Com o recuo do Estado opressor, ungido pela sacralidade cristã e pela frágil moral que os cercava, deu fôlego para que nos dias seguintes outras manifestações ocorressem. Agora, não mais em guetos, mas em praça pública.

Um ano passou. Estamos em 1970, e cerca de 10 mil manifestantes se concentram em Nova York para comemorar a resistência.

As organizações pró LGBT, poucas, que existiam até aquela data foram fortificadas por um estado de esperança da possibilidade de sair às ruas e dizer: existimos.

Não demorou muito para que o movimento se espalhasse por todo o país. Cruzou o Atlântico e desceu pelas Américas. O dia 28 de junho torna-se o Dia Internacional do Orgulho LGBT. E as paradas, em diversos países, é o auge do ano em que LGBTs saem para a rua para comemorar sua resistência e mostrar seu orgulho.

Brasil

A história da militância LGBT brasileira bebeu, e ainda bebe, bastante dos desdobramentos da Revolta de Stonewall. Ainda vivemos em guetos. O Brasil é mais do que nossos umbigos cosmopolitas que fazem ponte aérea entre São Paulo e Rio de Janeiro.

Podemos fazer uma conexão com a história se observarmos que na década de 1970 muitos, considerados subversivos, foram exilados do Brasil pela ditadura militar. Não podemos negar os contatos diretos e indiretos com os movimentos de fôlego que os jovens LGBT tinham nesse período.

É durante o truculento e nebuloso período da ditadura militar que surgem, no Brasil, jornais e revistas alternativas como a criação do grupo político LGBT Somos, a revista Lampião da Esquina.

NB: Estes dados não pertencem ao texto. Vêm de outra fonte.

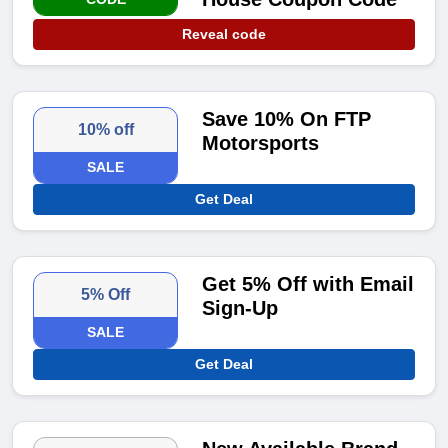
Reveal code
Save 10% On FTP
10% off
Motorsports
SALE
Get Deal
Get 5% Off with Email
5% Off
Sign-Up
SALE
Get Deal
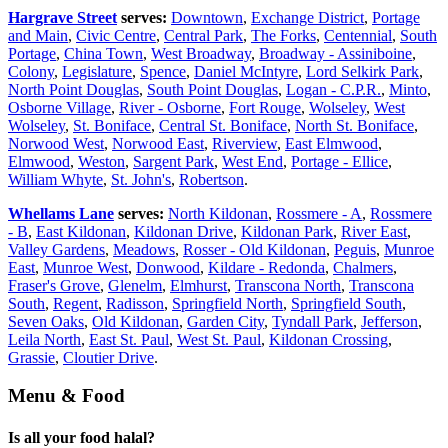
Hargrave Street
serves:
Downtown
,
Exchange District
,
Portage
and Main
,
Civic Centre
,
Central Park
,
The Forks
,
Centennial
,
South
Portage
,
China Town
,
West Broadway
,
Broadway - Assiniboine
,
Colony
,
Legislature
,
Spence
,
Daniel McIntyre
,
Lord Selkirk Park
,
North Point Douglas
,
South Point Douglas
,
Logan - C.P.R.
,
Minto
,
Osborne Village
,
River - Osborne
,
Fort Rouge
,
Wolseley
,
West
Wolseley
,
St. Boniface
,
Central St. Boniface
,
North St. Boniface
,
Norwood West
,
Norwood East
,
Riverview
,
East Elmwood
,
Elmwood
,
Weston
,
Sargent Park
,
West End
,
Portage - Ellice
,
William Whyte
,
St. John's
,
Robertson
.
Whellams Lane
serves:
North Kildonan
,
Rossmere - A
,
Rossmere
- B
,
East Kildonan
,
Kildonan Drive
,
Kildonan Park
,
River East
,
Valley Gardens
,
Meadows
,
Rosser - Old Kildonan
,
Peguis
,
Munroe
East
,
Munroe West
,
Donwood
,
Kildare - Redonda
,
Chalmers
,
Fraser's Grove
,
Glenelm
,
Elmhurst
,
Transcona North
,
Transcona
South
,
Regent
,
Radisson
,
Springfield North
,
Springfield South
,
Seven Oaks
,
Old Kildonan
,
Garden City
,
Tyndall Park
,
Jefferson
,
Leila North
,
East St. Paul
,
West St. Paul
,
Kildonan Crossing
,
Grassie
,
Cloutier Drive
.
Menu & Food
Is all your food halal?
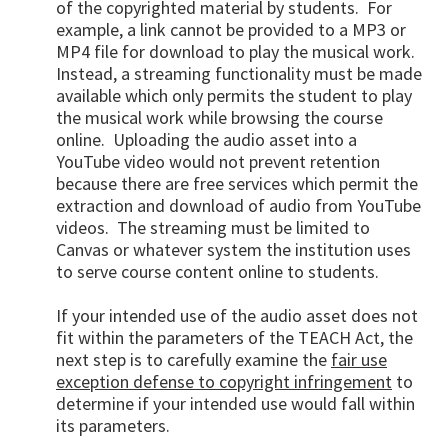
of the copyrighted material by students. For
example, a link cannot be provided to a MP3 or
MP4 file for download to play the musical work.
Instead, a streaming functionality must be made
available which only permits the student to play
the musical work while browsing the course
online. Uploading the audio asset into a
YouTube video would not prevent retention
because there are free services which permit the
extraction and download of audio from YouTube
videos. The streaming must be limited to
Canvas or whatever system the institution uses
to serve course content online to students.
If your intended use of the audio asset does not
fit within the parameters of the TEACH Act, the
next step is to carefully examine the
fair use
exception defense to copyright infringement
to
determine if your intended use would fall within
its parameters.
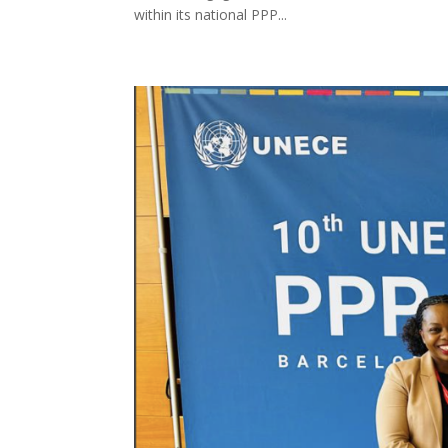
within its national PPP...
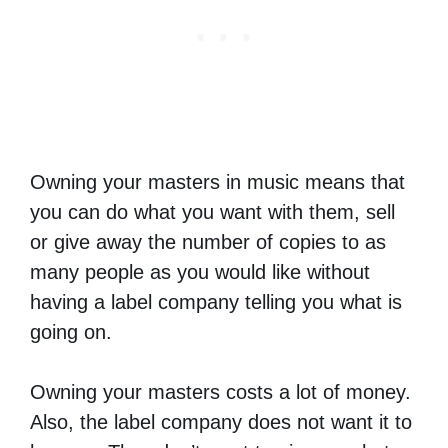
Owning your masters in music means that
you can do what you want with them, sell
or give away the number of copies to as
many people as you would like without
having a label company telling you what is
going on.
Owning your masters costs a lot of money.
Also, the label company does not want it to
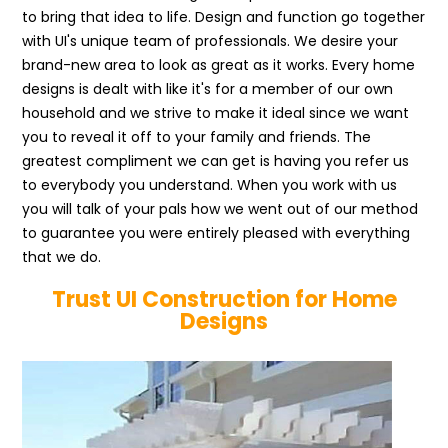
to bring that idea to life. Design and function go together
with UI's unique team of professionals. We desire your
brand-new area to look as great as it works. Every home
designs is dealt with like it's for a member of our own
household and we strive to make it ideal since we want
you to reveal it off to your family and friends. The
greatest compliment we can get is having you refer us
to everybody you understand. When you work with us
you will talk of your pals how we went out of our method
to guarantee you were entirely pleased with everything
that we do.
Trust UI Construction for Home
Designs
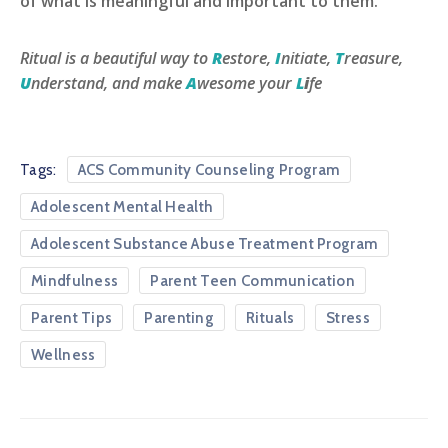
of what is meaningful and important to them.
Ritual is a beautiful way to
R
estore,
I
nitiate,
T
reasure,
U
nderstand, and make
A
wesome your
L
i
fe
Tags:
ACS Community Counseling Program
Adolescent Mental Health
Adolescent Substance Abuse Treatment Program
Mindfulness
Parent Teen Communication
Parent Tips
Parenting
Rituals
Stress
Wellness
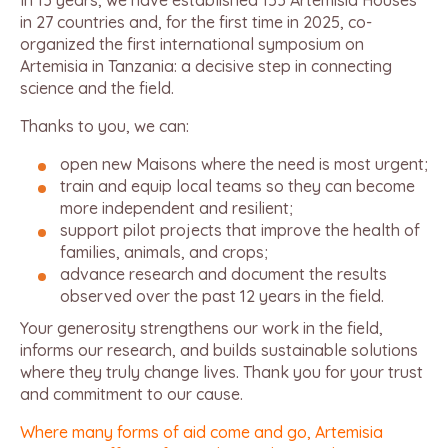
In 13 years, we have established 153 Artemisia Houses
in 27 countries and, for the first time in 2025, co-
organized the first international symposium on
Artemisia in Tanzania: a decisive step in connecting
science and the field.
Thanks to you, we can:
open new Maisons where the need is most urgent;
train and equip local teams so they can become
more independent and resilient;
support pilot projects that improve the health of
families, animals, and crops;
advance research and document the results
observed over the past 12 years in the field.
Your generosity strengthens our work in the field,
informs our research, and builds sustainable solutions
where they truly change lives. Thank you for your trust
and commitment to our cause.
Where many forms of aid come and go, Artemisia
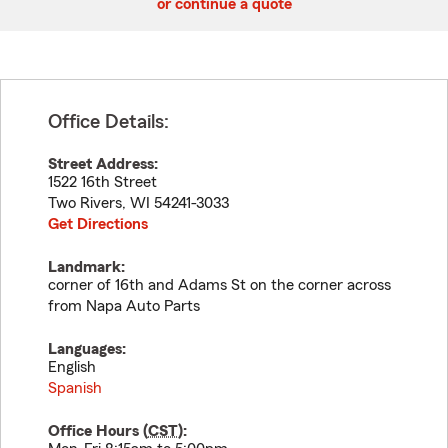
or continue a quote
Office Details:
Street Address:
1522 16th Street
Two Rivers
,
WI
54241-3033
Get Directions
Landmark:
corner of 16th and Adams St on the corner across
from Napa Auto Parts
Languages:
English
Spanish
Office Hours (
CST
):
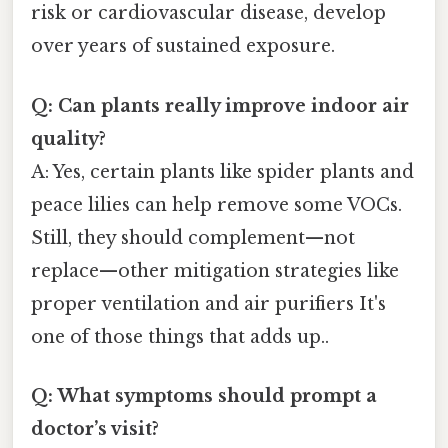
risk or cardiovascular disease, develop
over years of sustained exposure.
Q: Can plants really improve indoor air
quality?
A: Yes, certain plants like spider plants and
peace lilies can help remove some VOCs.
Still, they should complement—not
replace—other mitigation strategies like
proper ventilation and air purifiers It's
one of those things that adds up..
Q: What symptoms should prompt a
doctor’s visit?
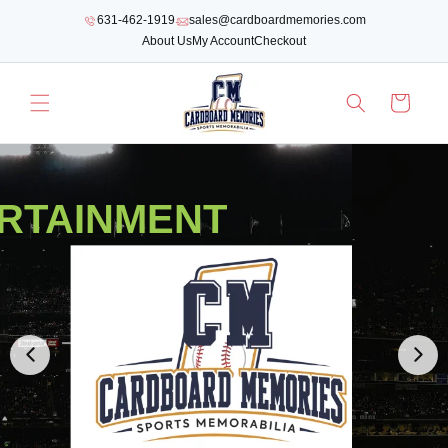
SKIP TO
631-462-1919
sales@cardboardmemories.com
CONTENT
About Us
My Account
Checkout
Cart
RTAINMENT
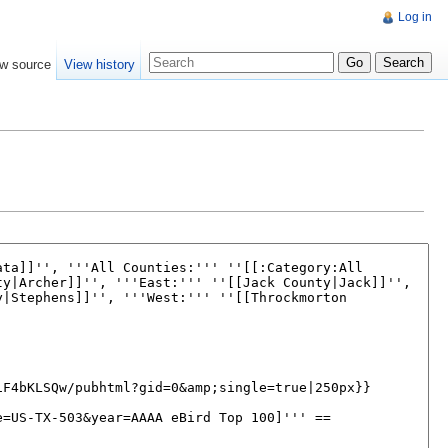
Log in
w source
View history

Não tivemos uma rebelião de confronto tão intensa entre o Estado de repressão que vivemos e a população LGBT como em Stonewall. Por aqui, quase cinquenta anos depois, ainda somos mortos, submetidos a tratamentos de tortura e perseguidos não só pela polícia; mas pela igreja judaica-cristã e por todo um aparelhamento moral que reprime quem está fora das normas.

Ser compararmos o cenário brasileiro que a população LGBT está inserida com o momento histórico dos acontecimentos do Stonewall do século passado; é possível perceber que a diferença é que as pessoas sabem que existimos e, por meio de tratados e pequenos artifícios jurídico, são obrigados aceitar a convivência (mesmo que não pacífica). Como argumento, basta ligar na TV aberta e assistir a tempestade de programas religiosos e fundamentalistas do horário matutino até as altas horas da madrugada.

A luta pela igualdade de gênero, no Ocidente, é uma luta que deve ter diferentes frentes unidas: frentes que confrontam questões sociais, morais, jurídicas, médicas, éticas-religiosas. A luta LGBT é uma luta que enquanto não aprender a se organizar e dialogar tanto internamente quanto com outros movimentos, dos trabalhadores aos étnicos vai continuar na década pré-1960 dos norte-americanos.